**Work item a**:
Answer these questions about the spin-orbit passage:
(i) What value does the passage give for $L^2$, in units of $\hbar^2$?
(ii) On which values of $n$ and $l$ does the constant $V_{so}$ depend?
(iii) What two values of $J$ does the passage name?

**Exercise text**:
Givs the spin-orbital interation $H_{so} = \frac{L\cdot S}{r^3}$, the matrix element

$$ \tag{2} \langle 2, 1, m'; \frac{1}{2} s'|H_{so}| 2, 1, m; \frac{1}{2}, s\rangle \\ = \left\{\iiint r^2dr \frac{1}{r^3} f_{2,1}^2(r) \right\} \int_0^\pi \sin\theta d\theta \int_0^{2\pi}d\phi Y_{1m'}^*(\theta,\phi)Y_{\frac{1}{2},s'}^*(\theta,\phi) \{\mathbf{L}\cdot\mathbf{S}\} Y_{1m}(\theta,\phi)Y_{\frac{1}{2},s}(\theta,\phi) \\ = \left\{\iiint r^2dr \frac{1}{r^3} f_{2,1}^2(r) \right\} \langle 1, m'; \frac{1}{2} s'|\mathbf{L}\cdot \mathbf{S}| 1, m; \frac{1}{2}, s\rangle $$

The intergral inside the curry braket is a constant, $V_{so} = \{ \iiint r^2dr \frac{1}{r^3} f_{2,1}^2(r) \}$ depends on $n=2$ and $l=1$ (all fiexed). We may now omit the notation $l=1$ and $S=\frac{1}{2}$ for clarification. $$ \langle 2, 1, m'; \frac{1}{2} s'|H_{so}| 2, 1, m; \frac{1}{2}, s\rangle = V_{so} \langle m'; s'|\mathbf{L}\cdot \mathbf{S}| m; s\rangle $$

Then expand $\mathbf{L}\cdot \mathbf{S}$ in terms of $L_+ S_-$, $L_- S_+$, and $L_z S_z$ combinations, if you don't want to use the simple relation $\mathbf{L}\cdot \mathbf{S} = \frac{J^2-L^2-S^2}{2} = \frac{J^2-2-\frac{3}{4}}{2}$, where $L^2 = l(l+1) = 1 \times 2= 2$ and $S^2 = \frac{1}{2} \frac{3}{2} = \frac{3}{4}$ (all in unit of $\hbar^2$), and the value depends solely on $J=\frac{1}{2}$ or $\frac{3}{2}$.

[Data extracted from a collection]
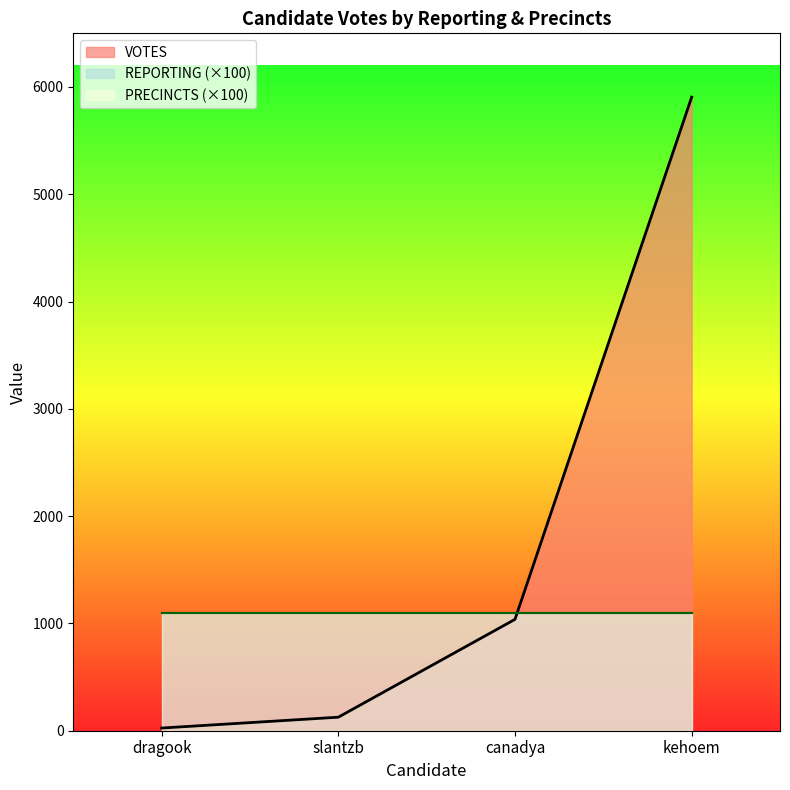

Is it true that PRECINCTS equals 15 at dragook?

False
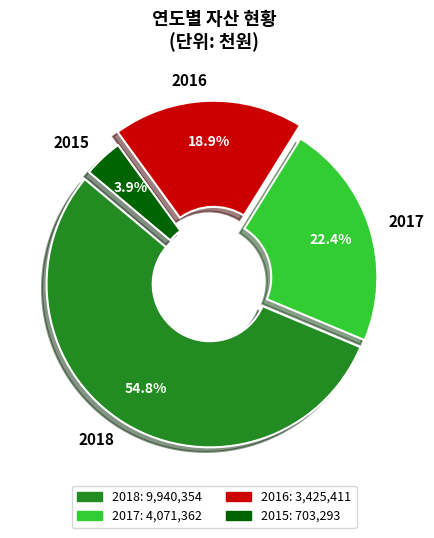

What is the ratio of the value at 2016 to the value at 2017?

0.8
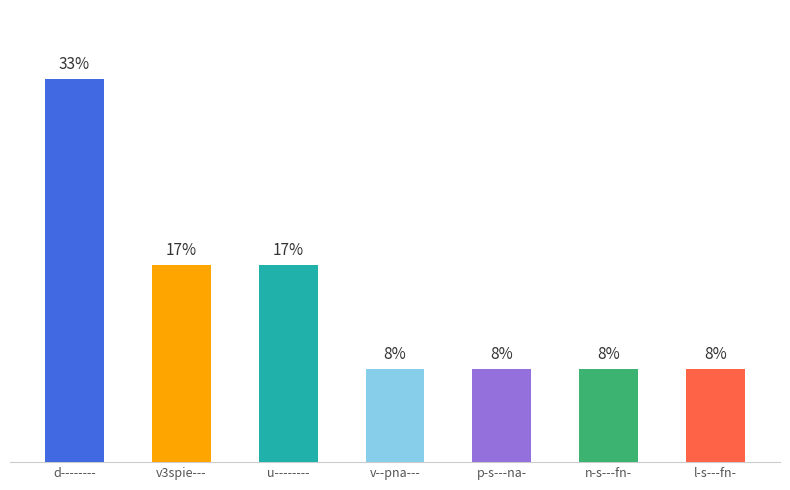

Between n-s---fn- and d--------, which is larger?

d--------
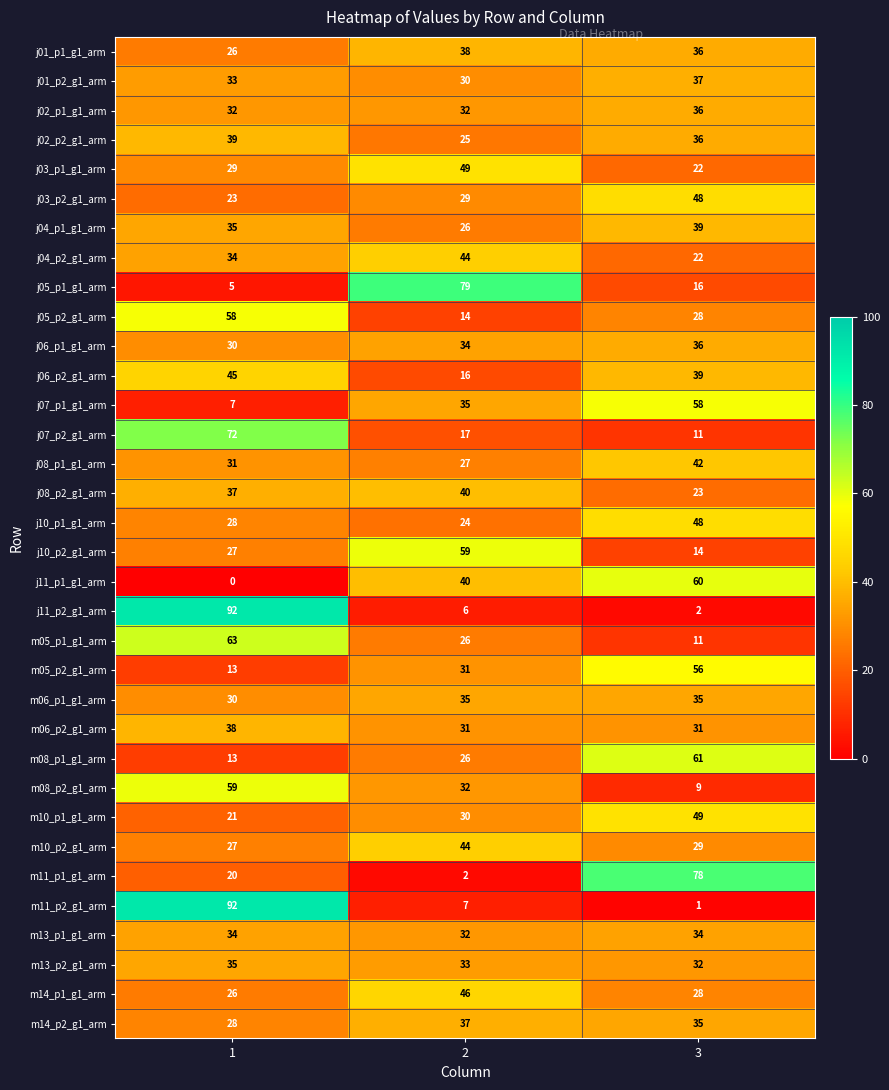

What value does the j04_p2_g1_arm series have at 1, to the nearest 10?

30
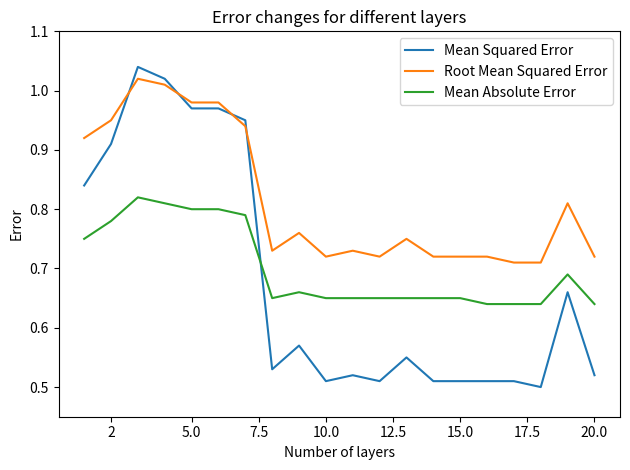

Which series has the widest spread of values?

Mean Squared Error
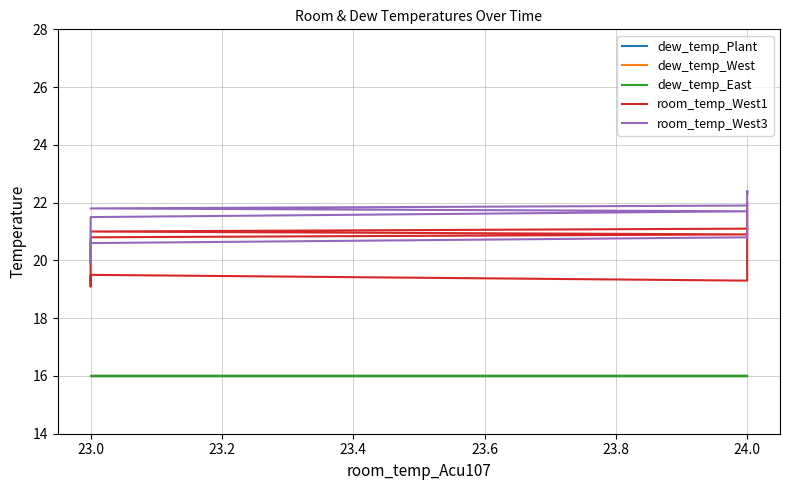

What is the difference between the highest and lowest values at 23.0?

5.8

**Work item b**: Put the lines of the records, from the start of the records through the line with "Which series has the widest spread of values?", into a JSON list of strings with one string per line. Leave out blank lines and the pictures.

**Task response a**:
(i) $L^2 = 2$
(ii) $n=2$ and $l=1$
(iii) $J=\frac{1}{2}$ or $J=\frac{3}{2}$

**Task response b**:
[
  "Is it true that PRECINCTS equals 15 at dragook?",
  "False",
  "What is the ratio of the value at 2016 to the value at 2017?",
  "0.8",
  "Between n-s---fn- and d--------, which is larger?",
  "d--------",
  "What value does the j04_p2_g1_arm series have at 1, to the nearest 10?",
  "30",
  "Which series has the widest spread of values?"
]